Pipette 50 µL of sample onto the sensor.
Start the measurement via the app.
The app sends the instructions to the meter, the meter performs the electrochemical measurement, and the result is sent straight back to the app — all within moments.
The Result: How Hot Is This Honey?
The measurement returned:
⭐ 1,017 Scoville Heat Units (SHU) ⭐
This puts the honey in the mild category — noticeably warm, but nowhere near the heat of fresh chilies or hot sauces. It matches the ingredient list and taste test: a pleasant warmth rather than intense heat.

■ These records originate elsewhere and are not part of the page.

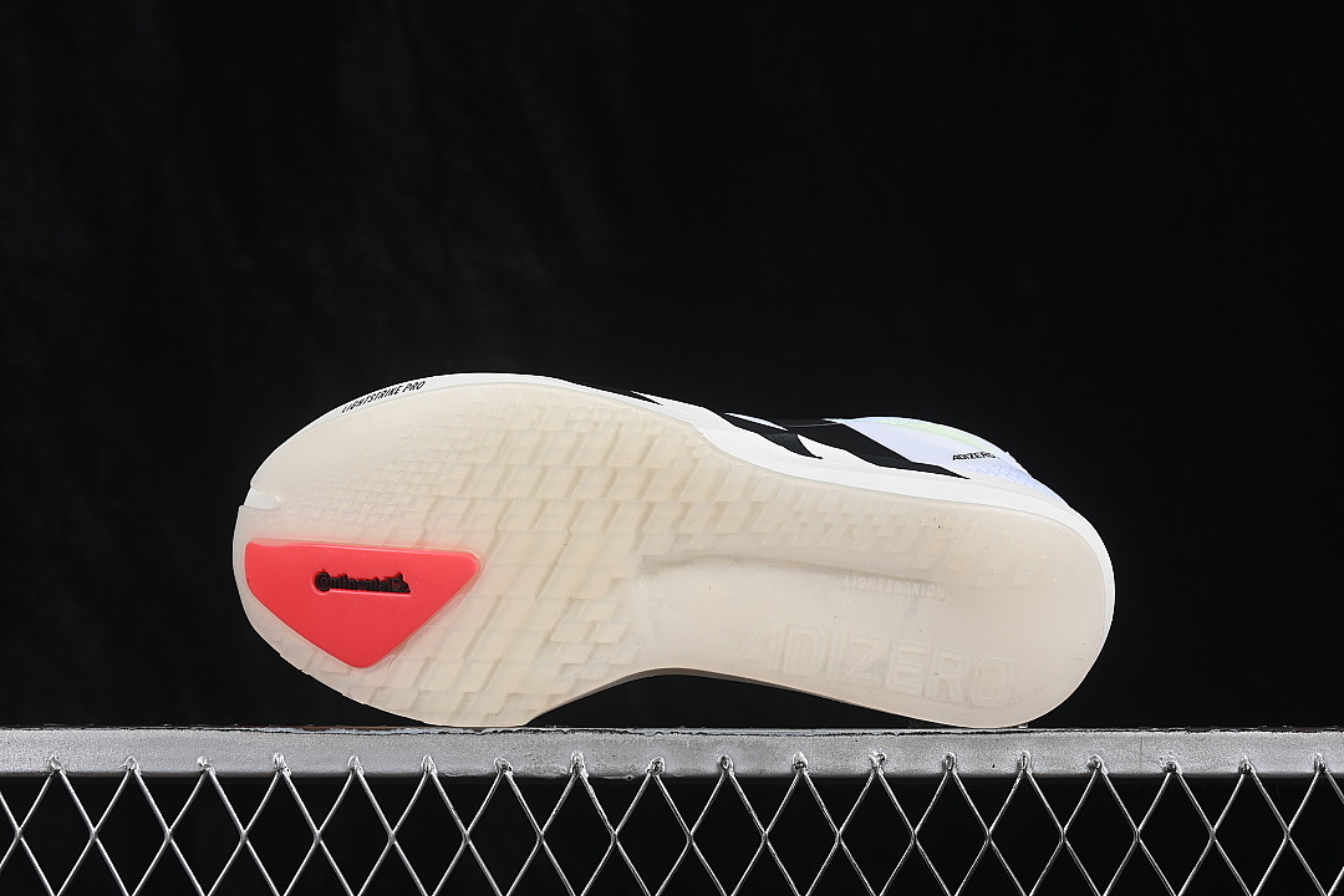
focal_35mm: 75
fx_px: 2800
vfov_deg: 18.2
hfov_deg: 27.0
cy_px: 448
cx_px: 672
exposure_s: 1/80
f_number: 8
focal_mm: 50
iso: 160
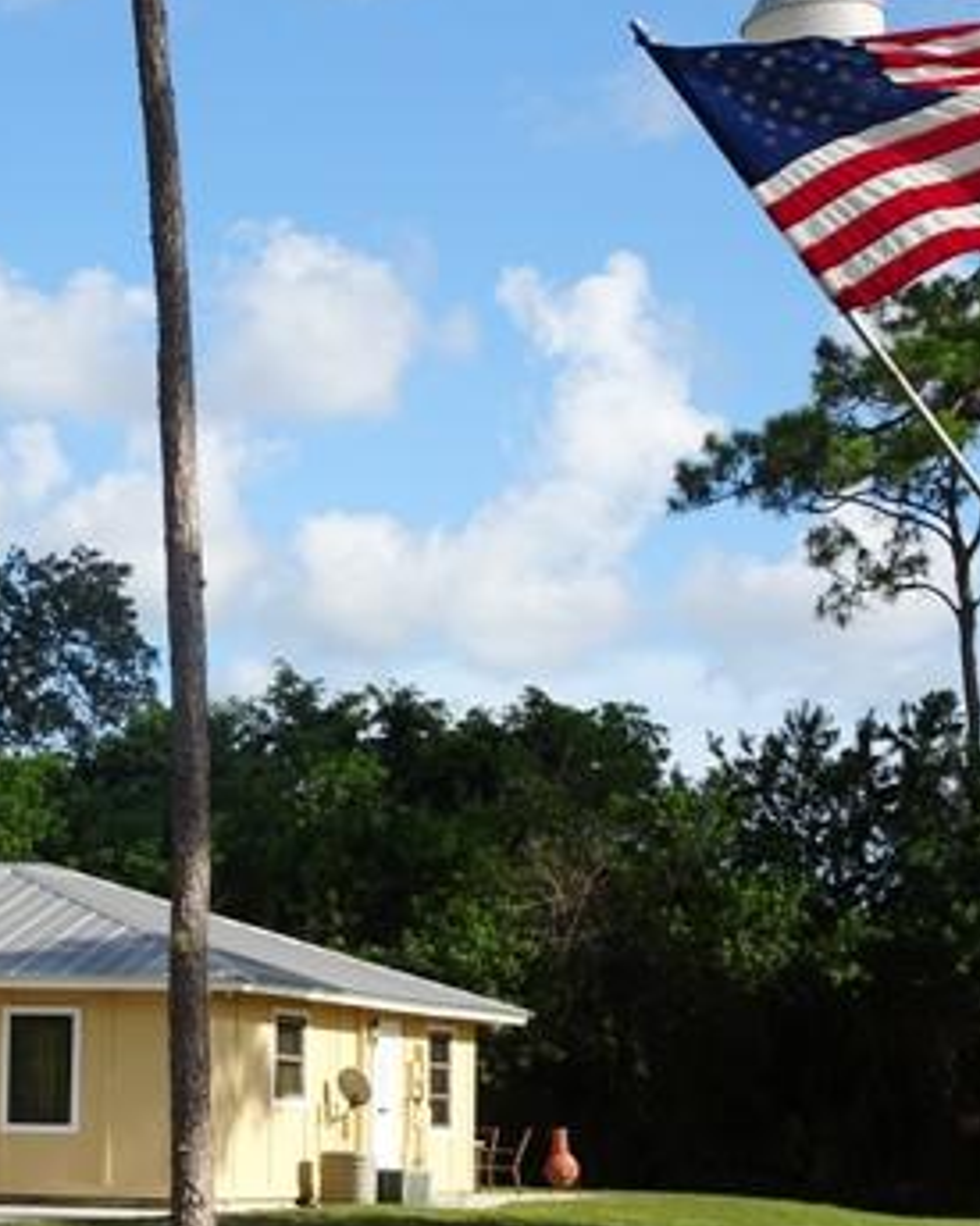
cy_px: 723
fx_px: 3954
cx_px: 153
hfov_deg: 14.0
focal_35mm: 109
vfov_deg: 17.6
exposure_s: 1/500
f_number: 4.5
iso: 80
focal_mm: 10.23
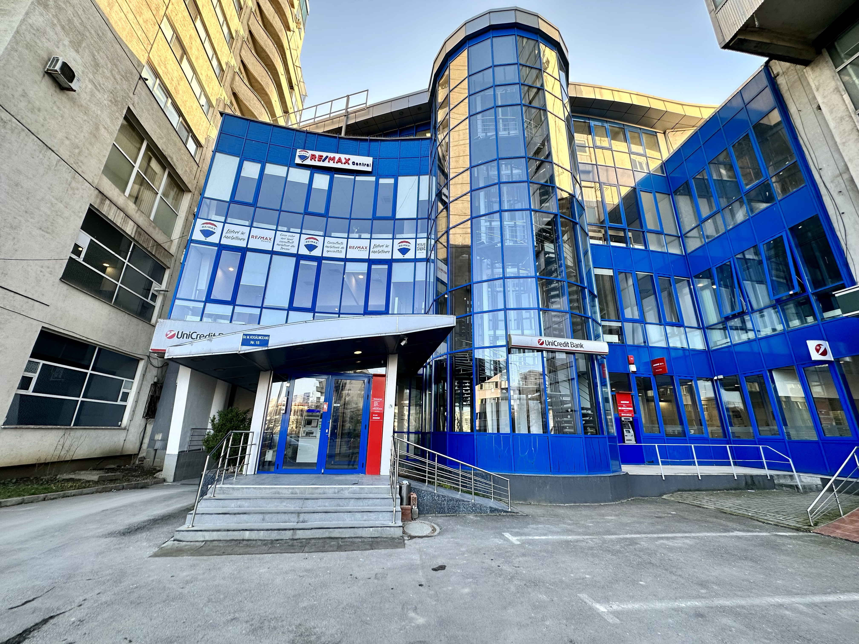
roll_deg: -2.0
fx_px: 347
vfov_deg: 85.7
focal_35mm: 14
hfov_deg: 102.1
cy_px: 322
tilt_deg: +18.0
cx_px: 430
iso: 40
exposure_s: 1/184
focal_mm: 2.22
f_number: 2.2
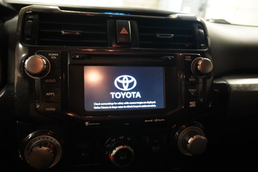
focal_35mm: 28
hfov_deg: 64.6
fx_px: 204
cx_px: 129
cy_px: 86
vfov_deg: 45.6
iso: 6400
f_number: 4
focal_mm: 19
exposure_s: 1/50
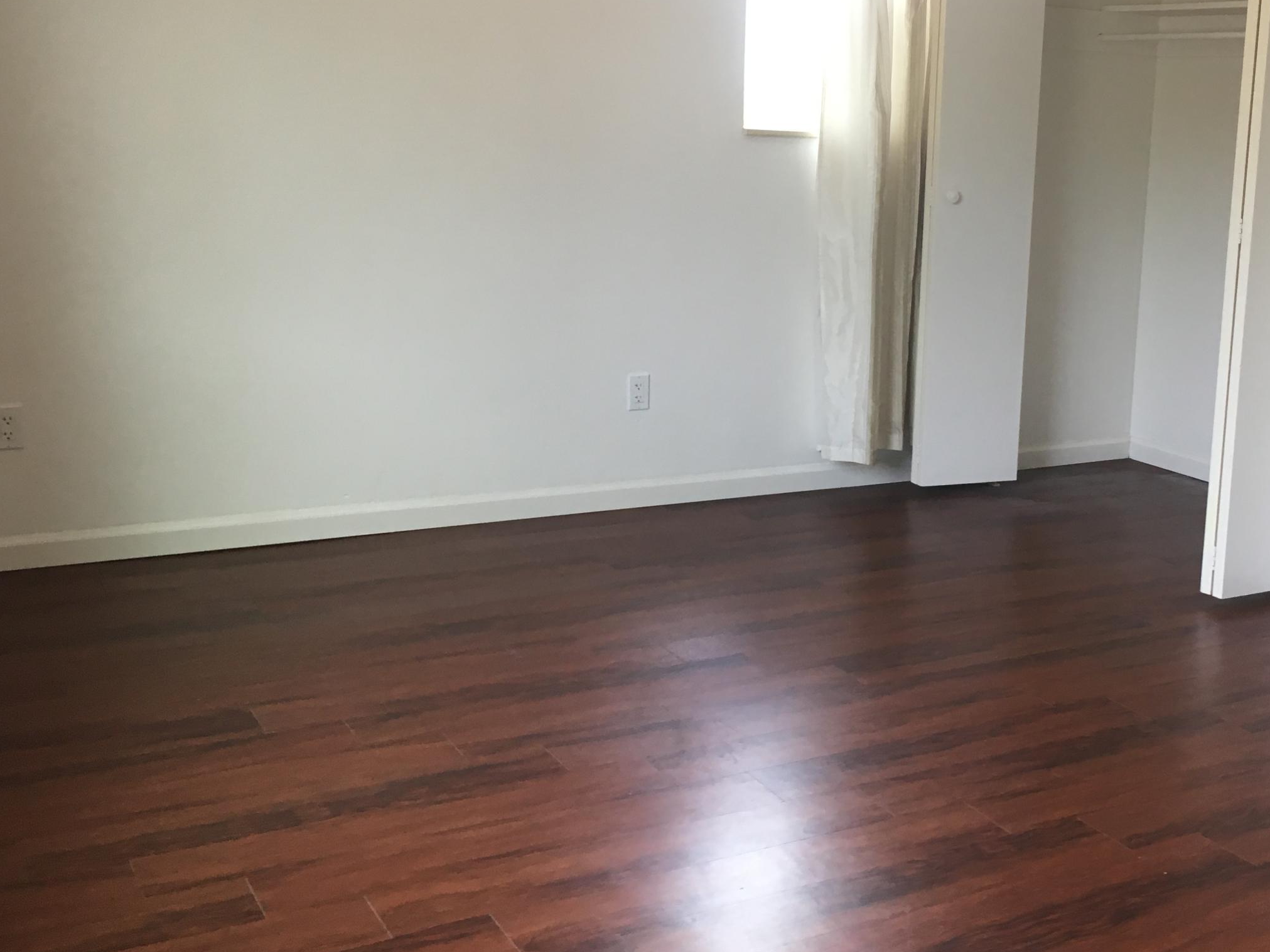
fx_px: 1578
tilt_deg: -8.0
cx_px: 889
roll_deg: -1.5
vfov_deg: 33.5
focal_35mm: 43
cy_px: 378
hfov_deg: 43.0
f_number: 2.2
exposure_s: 1/30
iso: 64
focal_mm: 4.15
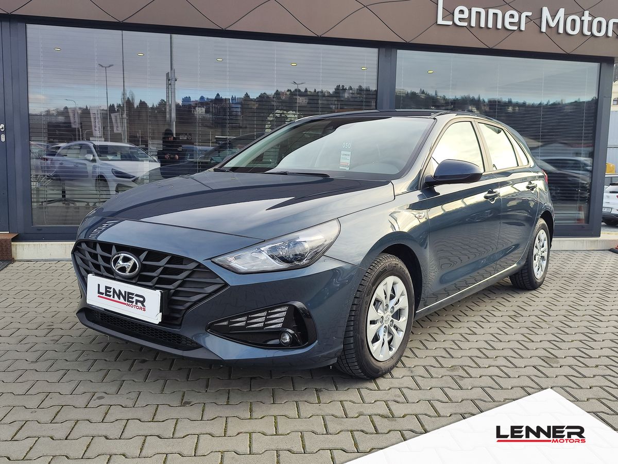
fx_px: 411
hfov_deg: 73.9
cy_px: 232
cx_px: 309
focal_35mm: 23
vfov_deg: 58.9
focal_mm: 7.01
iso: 50
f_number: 1.69
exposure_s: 1/344
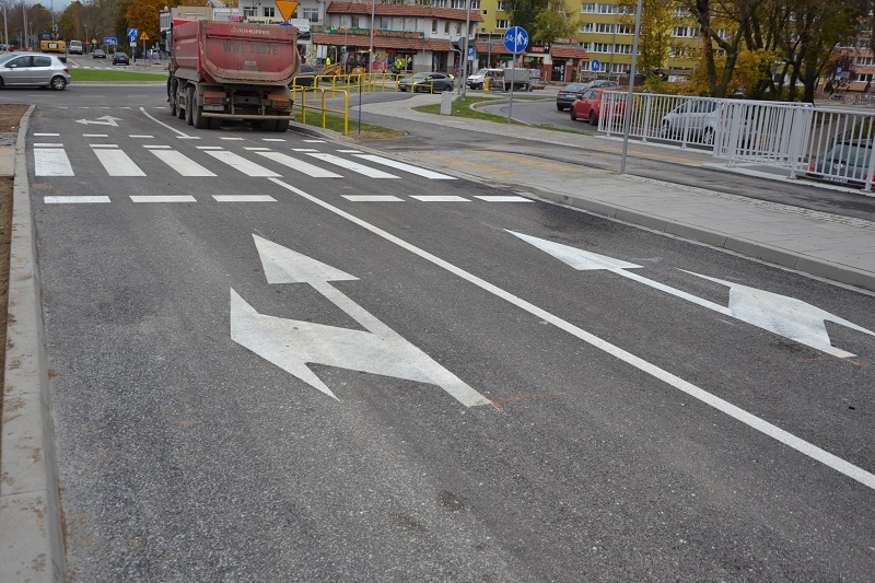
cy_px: 292
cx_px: 438
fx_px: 875
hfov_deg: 53.1
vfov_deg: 36.9
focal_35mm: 36
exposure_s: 1/125
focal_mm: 24
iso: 110
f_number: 5.6
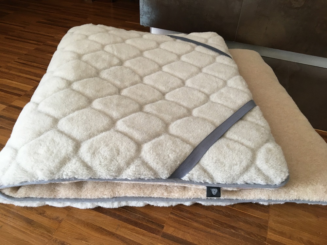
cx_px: 164
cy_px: 122
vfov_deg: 48.2
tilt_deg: -40.8
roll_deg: -1.5
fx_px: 274
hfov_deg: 61.7
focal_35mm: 29
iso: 50
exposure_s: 1/33
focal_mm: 4.15
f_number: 2.2
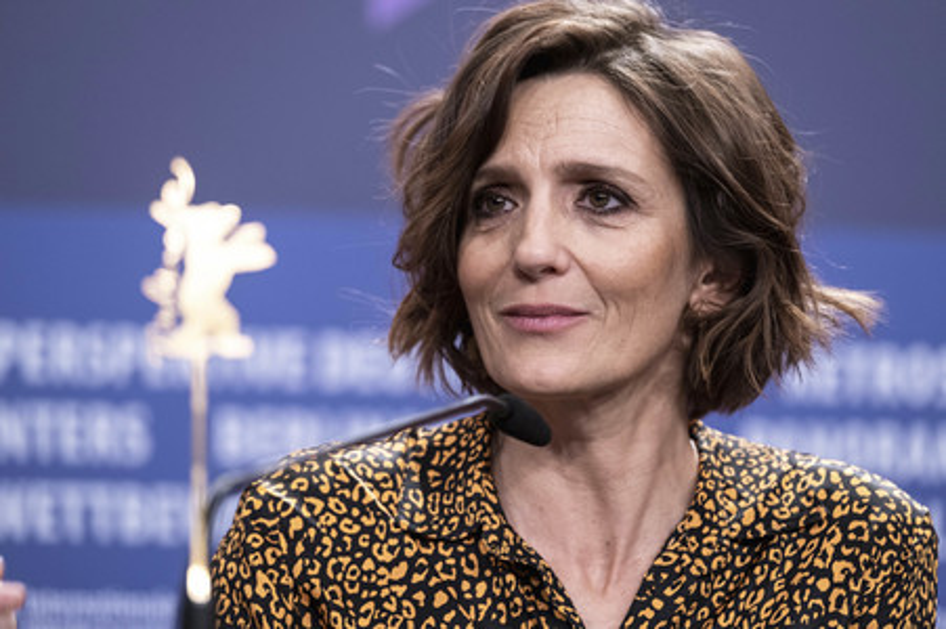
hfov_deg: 9.8
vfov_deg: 6.5
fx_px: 5514
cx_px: 473
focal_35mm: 210
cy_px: 314
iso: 1250
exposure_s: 1/170
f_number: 3.2
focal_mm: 140
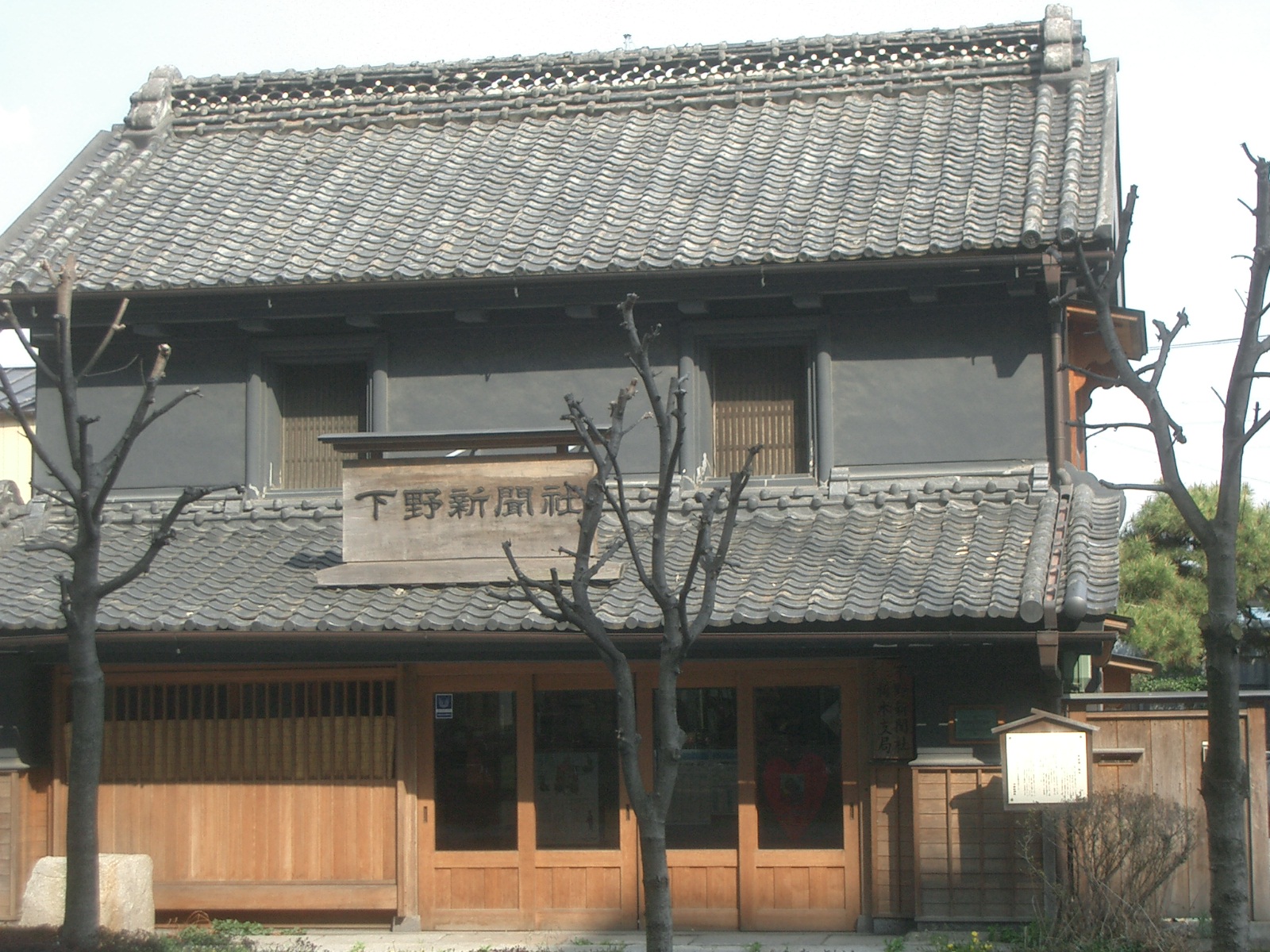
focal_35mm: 74
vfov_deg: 19.9
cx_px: 635
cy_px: 476
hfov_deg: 26.3
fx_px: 2715
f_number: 3.9
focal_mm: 12.2
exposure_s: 1/250
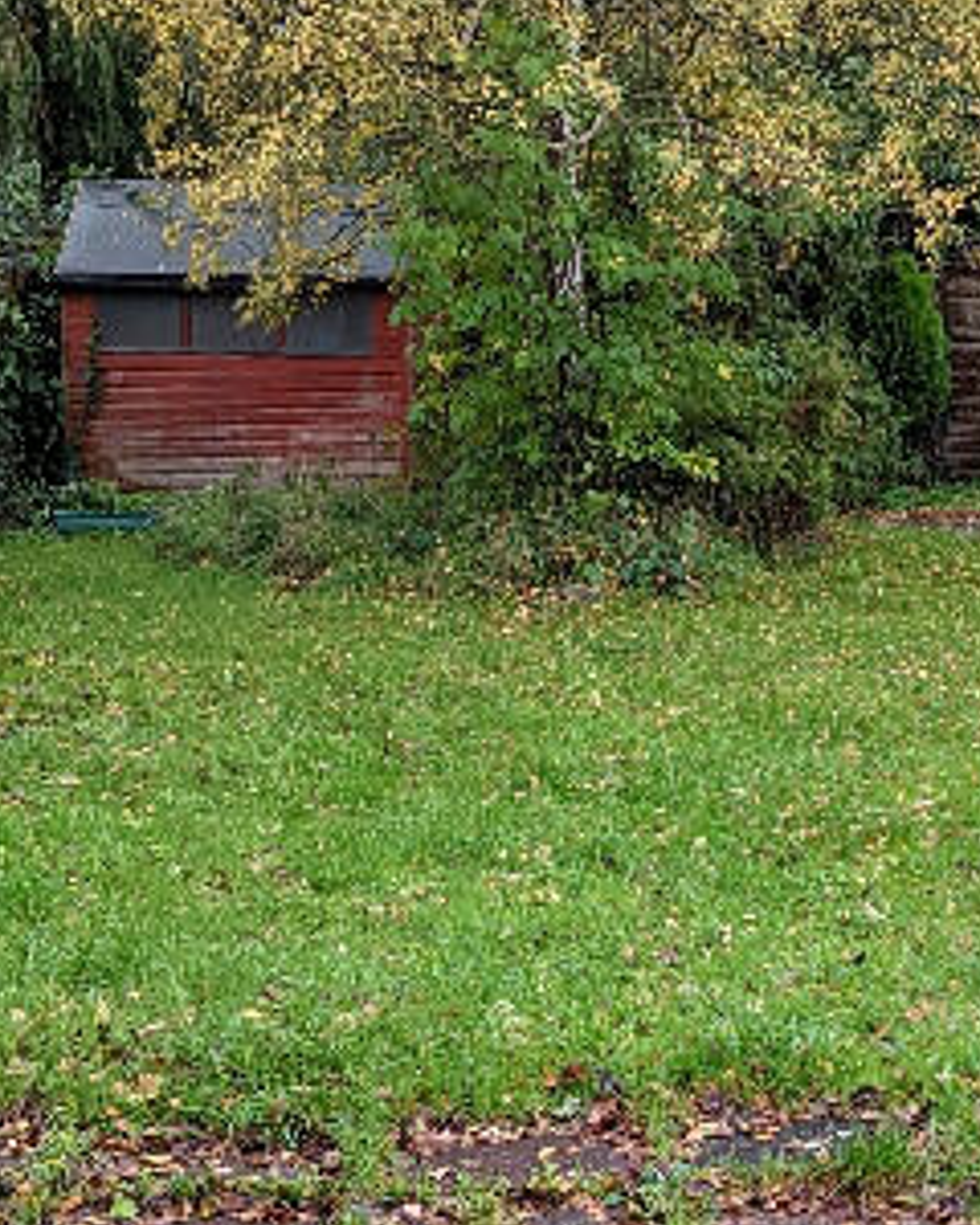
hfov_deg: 19.1
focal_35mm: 80
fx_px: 2900
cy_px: 1007
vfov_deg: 23.4
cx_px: 710
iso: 40
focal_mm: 6.81
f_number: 1.85
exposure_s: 1/289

As always with the ZP system, the data was also uploaded automatically to the cloud, where I could view:
Sample name: honey 5
Timestamp
Raw electrochemical data (essential for QC, audits, or batch release)
Final SHU result: 1,017 SHU
Summary
Here’s the workflow in a nutshell:
Weighed 0.1 g of chili‑infused honey
Added 0.9 mL buffer → 1:10 dilution
Vortexed 30 seconds
Deposited 50 µL onto the ZP chili sensor
Ran the measurement
Result: 1,017 SHU
Data auto‑synced to the ZP Cloud
This demo shows how quick and reliable it is to measure the heat level of chili‑containing foods, even mild products like infused honey.